### Work task A
According to the Euler angles text, in which field are Euler angles usually the preferred attitude representation?
### Work task B
Rewrite the records from the line with "Reading left to" through the end of the records, replacing "bars" with "columns" and keeping everything else the same. Leave out the pictures.

### Extract provided
Q: Wow! So Euler angles are great! We just need to specify \((\theta_1, \theta_2, \theta_3)\) and whalaa! We describe the attitude of \(\mathcal{B}\) relative to \(\mathcal{A}\) in an easy way to visualize and interpret! Why are there more ways to represent the attitude if we already have the Euler angles?
Well…yes Euler angles are great and usually the preferred attitude representation, specially in aerospace! However, there is an important thing to notice. You see that we need to compute three cosines (\(c_1, c_2, c_3\)) and three sines (\(s_1, s_2, s_3\))? Computing trigonometric functions are usually more expensive compared to just direct multiplications and sums. Besides, you always need to make sure about the sequence and convention that represents the attitude. Imagine yur are working with a lot of people on a big project. Every time you receive or deliver a code, you must check and make sure about what convention is being used. Otherwise, a slight confusion may lead to a complete disaster! Finally, there is onle last thing you should care about Euler angles: the so-called gimbal lock.

### Data supplied
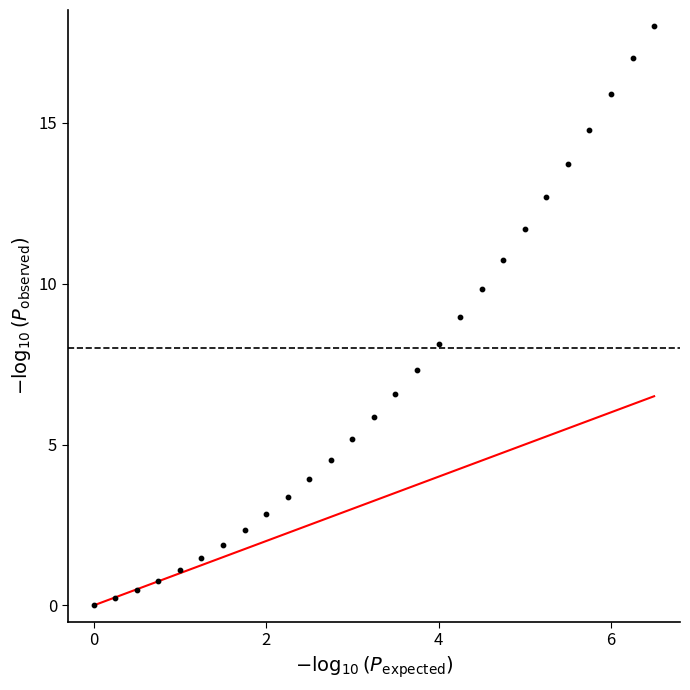

What is the range of X values (max minus min)?

6.5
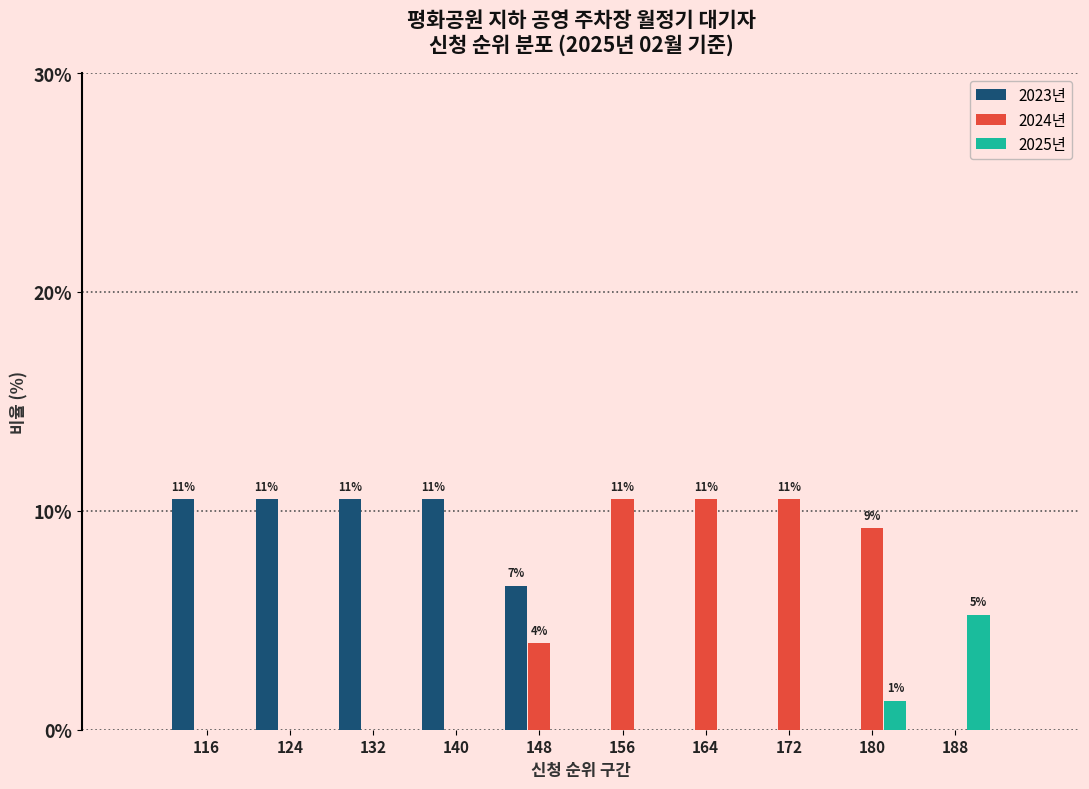

Reading left to right, list all the values displayed in this chart.

2023년: 116=10.5	124=10.5	132=10.5	140=10.5	148=6.6	156=0.0	164=0.0	172=0.0	180=0.0	188=0.0
2024년: 116=0.0	124=0.0	132=0.0	140=0.0	148=3.9	156=10.5	164=10.5	172=10.5	180=9.2	188=0.0
2025년: 116=0.0	124=0.0	132=0.0	140=0.0	148=0.0	156=0.0	164=0.0	172=0.0	180=1.3	188=5.3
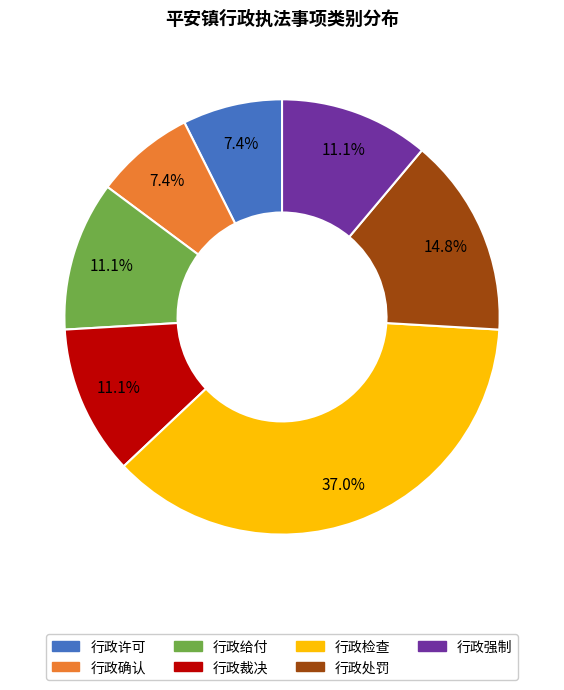

True or false: 行政处罚 accounts for 1% of the total.

False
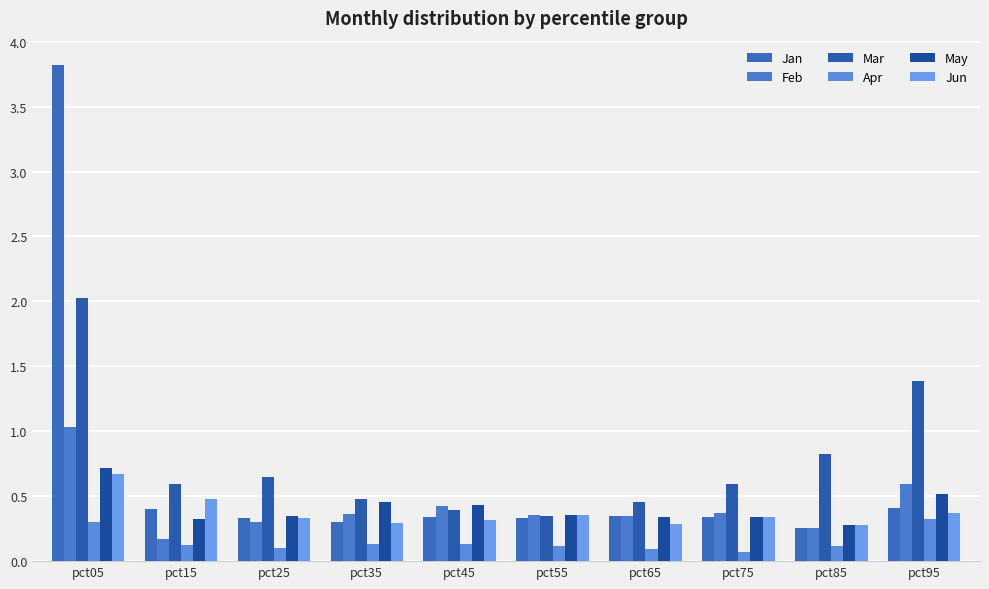

Are the bars grouped side by side (vs. stacked)?

Yes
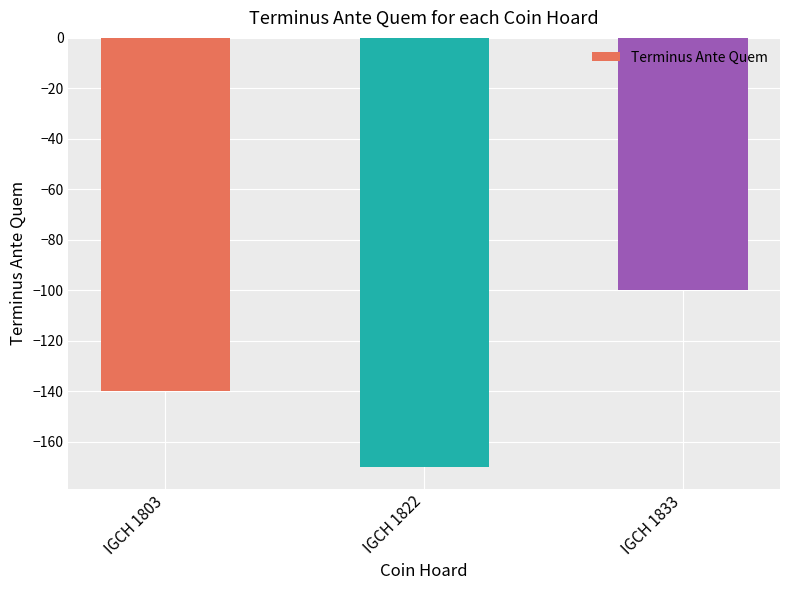

Are the bars horizontal?

No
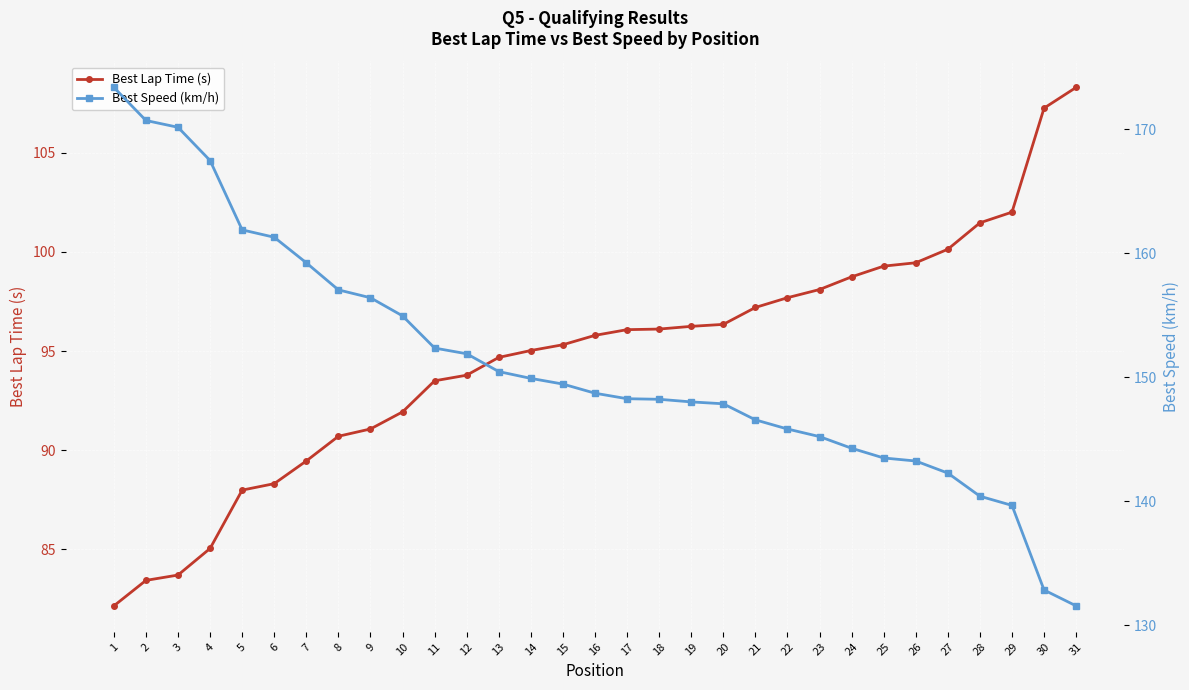

Which has a higher value, 13 or 28?

28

### Written response A
Aerospace.

### Written response B
Reading left to right, list all the values displayed in this chart.

2023년: 116=10.5	124=10.5	132=10.5	140=10.5	148=6.6	156=0.0	164=0.0	172=0.0	180=0.0	188=0.0
2024년: 116=0.0	124=0.0	132=0.0	140=0.0	148=3.9	156=10.5	164=10.5	172=10.5	180=9.2	188=0.0
2025년: 116=0.0	124=0.0	132=0.0	140=0.0	148=0.0	156=0.0	164=0.0	172=0.0	180=1.3	188=5.3

True or false: 行政处罚 accounts for 1% of the total.

False

Are the columns grouped side by side (vs. stacked)?

Yes

Are the columns horizontal?

No

Which has a higher value, 13 or 28?

28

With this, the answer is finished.